Critiques on social and education issues
This is the epitome of prescriptivism.
Language is always evolving. Yeah, it’s annoying to hear people drop the words “like”, “wait”, “omg/Oh my God”, “awkward”, and “literally” in situations that don’t belong. But that doesn’t mean that they’re “wrong”. Language is alive, it’s an animal that changes and grows as long as the human race is still alive, and that we still communicate with each other.
You can’t stop linguistic change.
It’s probably the linguistics fanatic in me that’s talking. If I wasn’t an English major already or if I didn’t want to become a teacher, I would have majored or specialized in linguistics. It’s so interesting to see how language evolves, and why people speak the way they do, and why some dialects are shunned, and how languages are put on a pedestal and called “standard”, but treated really like royalty.
He talks about “like” as if using it as a discourse particle (ex. “um”, “uh”, or what we would call fillers) is a new trend, when it really isn’t. It has been used as far back as the 19th century, but for documentation purposes, it has been used in September 1928 in a New Yorker cartoon in the lines: “No, he got, like, a loft.”
Using as a quotative (ex. And I was like, “No way!”) didn’t have as deep roots as using it as a discourse particle. “Like” emerged into popularity as a quotative around the 70’s (give or take a decade), stemming from “to go” in the 40’s (ex. And she goes, “Totally”).
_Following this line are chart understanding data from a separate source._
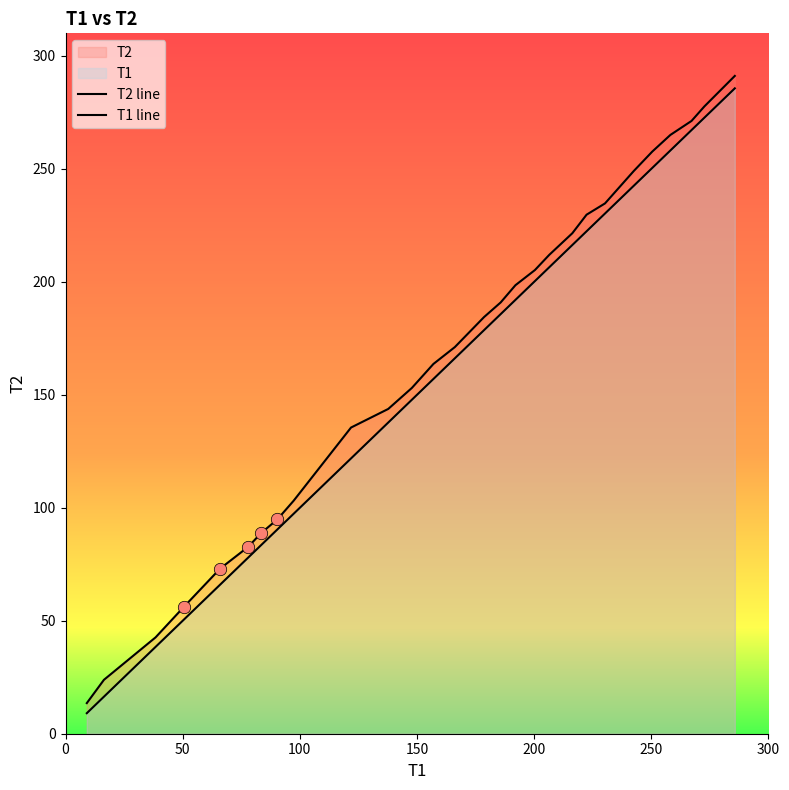

Which series has the largest total across all categories?

T2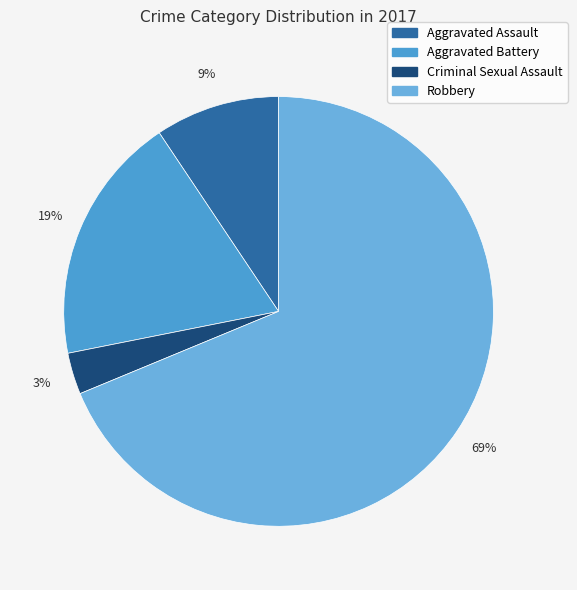

Between Criminal Sexual Assault and Aggravated Assault, which is larger?

Aggravated Assault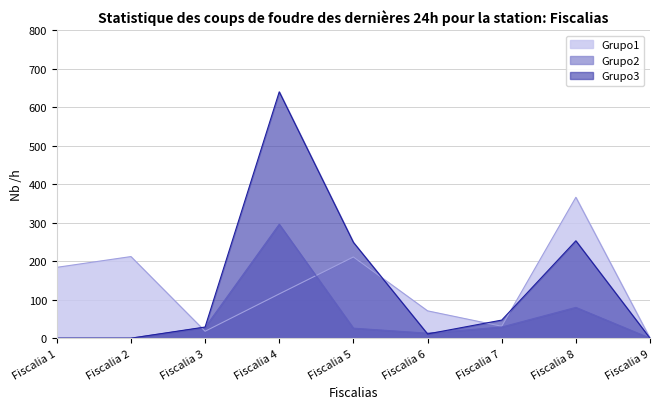

At which label does Grupo1 reach its minimum?

Fiscalia 9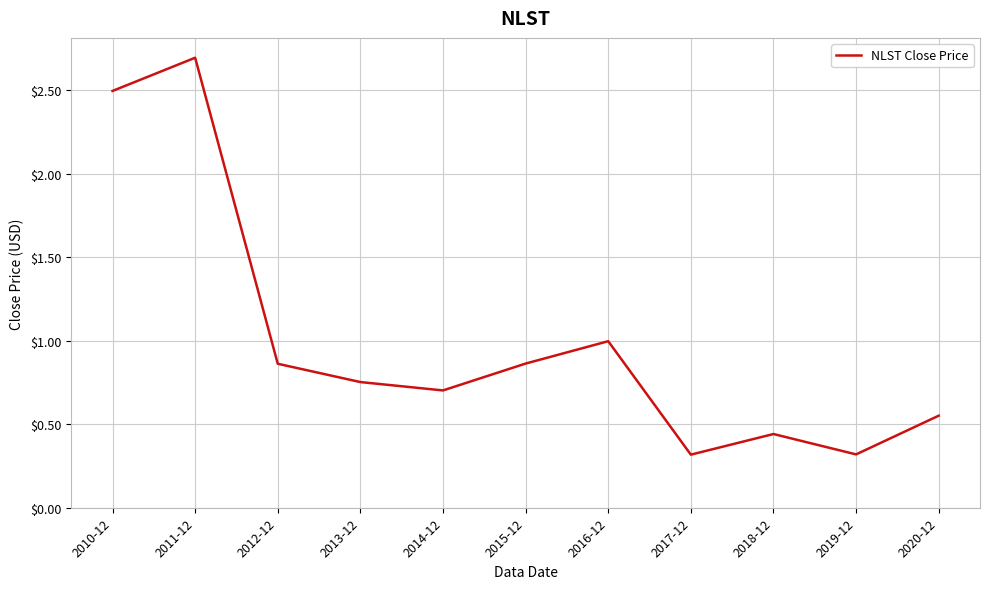

What is the greatest value displayed?

2.7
But I digress. My point is that, yes, it can be nerve-snappingly annoying to have someone use “literally” in a figurative sense, or in a sense where being figurative wouldn’t work (ex. “I was literally pumping gas into my car and then the raccoon fell from the roof”), but that doesn’t mean it’s wrong.
Semantics (meanings of words) evolve all the time, day to day. A very well-known example is the word “gay”, which used to mean “happy/joyful”. Now it connotes “homosexual”. “Pretty” used to mean “clever”, which is not something we typically associate with when we say a girl is pretty, or someone is a “pretty little thing”. And now, “pretty” can be used for emphasis as an adverb, such as “that was pretty good”.
And that leads me to talk about “literally”. The colloquial use of this world perhaps is not meant to denote the actual and physical occurrence of an event, but rather for emphasis. “That was literally the best day ever” may be used to emphasize the awesomeness that the speaker experienced in that day, and they may be reminiscing over it. Surely there is no figurative sense of the word “best”: it either is or isn’t.
I would debunk all the words that this prescriptivist Christopher Gurrie has so rudely smashed to bits, but that would take too long.
Although a fervent grammar person myself, I find that this article was completely ignorant of how language works. And to think he is the Director of Speech Communication scares me. Does he know how language lives and evolves in our lives? Language is not just words attached to things, and there are no set rules in stone. Even when we tend to violate the conventions such as “There is apples”, we understand that there is more than one apple being conveyed.
Grammar is not a historical document. There are no “laws” in grammar, it’s all about conventions, and conventions are set by people who have capital in society. Taking the prescriptivist approach and deeming all language evolution as demon spawn is ridiculous and impractical.